Rob: Next up, creepy ass stalker guy flick.  No thanks.
Jessica: Saw the “twist” coming a mile away. Trite nonsense that has been done to DEATH. I’ll admit it had a few creepy moments so perhaps I’ll catch it on streaming or DVD.
Chris: Looks like an entertaining enough thriller.  Don’t expect any twists or air of mystery though.
Ken: So spoiler alert, turns out the guy’s actually not perfect. Shocking, I know. A movie so bad they had to put a twist into the title. They should have called it “A Good Movie”.

90 Minutes in Heaven (Samuel Goldwyn Films) – Drama
Rated PG-13 for intense accident and injury images
Tag Line: Hope lives
Starring: Hayden Christensen and Kate Bosworth
Plot: A man involved in a horrific car crash is pronounced dead, only to come back to life an hour and a half later, claiming to have seen Heaven.
Running Time: 121 minutes
https://www.youtube.com/watch?v=lf69T0DUkuQ
Ken: This movie wouldn’t have been as interesting if the guy had been miraculously saved by doctors and medical science.
Rob: Guy “died” and “went to Heaven” after horrific car accident.  Based on a “true” story…  Mhmm…
Jessica: I couldn’t even get through the trailer. It was simply too sickly over the top for me. Great that it’s a true story but I’m all set with this one.
Chris: There is a place in our world for powerful spiritual messages.  Especially in a world that is so obsessed with tragedy.  Triumph may not be as chic, but it is good for the soul.

Sleeping with Other People (IFC Films) – Comedy
Rated R for strong sexual content, language including sexual references, and some drug use
Tag Line: A romantic comedy with commitment issues
Starring: Alison Brie and Jason Sudeikis
Plot: A good-natured womanizer and a serial cheater form a platonic relationship that helps reform them in ways, while a mutual attraction sets in.
Running Time: 95 minutes

Chris: For me it is more like Sleeping Next to Other People in the theater.  Skip.
Ken: I wanted to dislike the trailer when I heard the hook but I’ll admit it, Sleeping with Other People looked like good, raunchy fun to me.
Rob: A couple of sex addicts fall in love.  Might have a few good laughs, but I want more from a flick.
Jessica: Jason Sudekis is funny, sure, but he seems to play the SAME guy in every movie. This might have some laughs, it might not. Not going to risk my money on it though. This is an at-home viewer.

A Brilliant Young Mind (Samuel Goldwyn Films) – Drama
Not Rated
Tag Line: Is there a formula for love?

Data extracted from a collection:
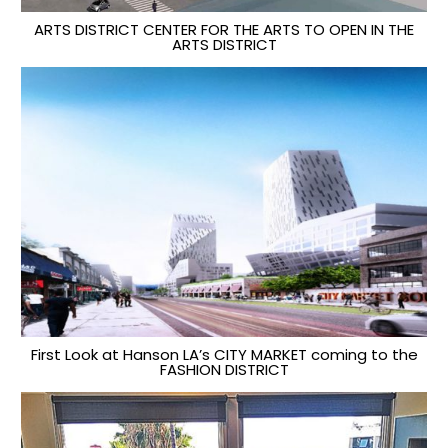
ARTS DISTRICT CENTER FOR THE ARTS TO OPEN IN THE
ARTS DISTRICT
First Look at Hanson LA’s CITY MARKET coming to the
FASHION DISTRICT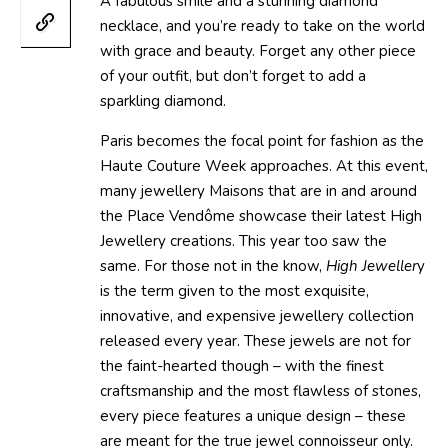
A fabulous smile and a stunning diamond
necklace, and you’re ready to take on the world
with grace and beauty. Forget any other piece
of your outfit, but don’t forget to add a
sparkling diamond.
Paris becomes the focal point for fashion as the
Haute Couture Week approaches. At this event,
many jewellery Maisons that are in and around
the Place Vendôme showcase their latest High
Jewellery creations. This year too saw the
same. For those not in the know,
High Jeweller
y
is the term given to the most exquisite,
innovative, and expensive jewellery collection
released every year. These jewels are not for
the faint-hearted though – with the finest
craftsmanship and the most flawless of stones,
every piece features a unique design – these
are meant for the true jewel connoisseur only.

## What to do
1. Could you give the passage of the movie preview text again, starting at "Rob: A couple" and ending at "an at-home viewer.", and replace "laughs" with "chuckles"?
2. Can you rewrite the paragraph of the movie preview text that begins "Jessica: Jason Sudekis is funny" more briefly, keeping its main facts?
These rows were taken from a separate source.

## Results of the exercise
1.
Rob: A couple of sex addicts fall in love.  Might have a few good chuckles, but I want more from a flick.
Jessica: Jason Sudekis is funny, sure, but he seems to play the SAME guy in every movie. This might have some chuckles, it might not. Not going to risk my money on it though. This is an at-home viewer.

2. Jessica: Jason Sudekis is funny but plays the SAME guy in every movie. The laughs are uncertain, so it's not worth the money. It's an at-home viewer.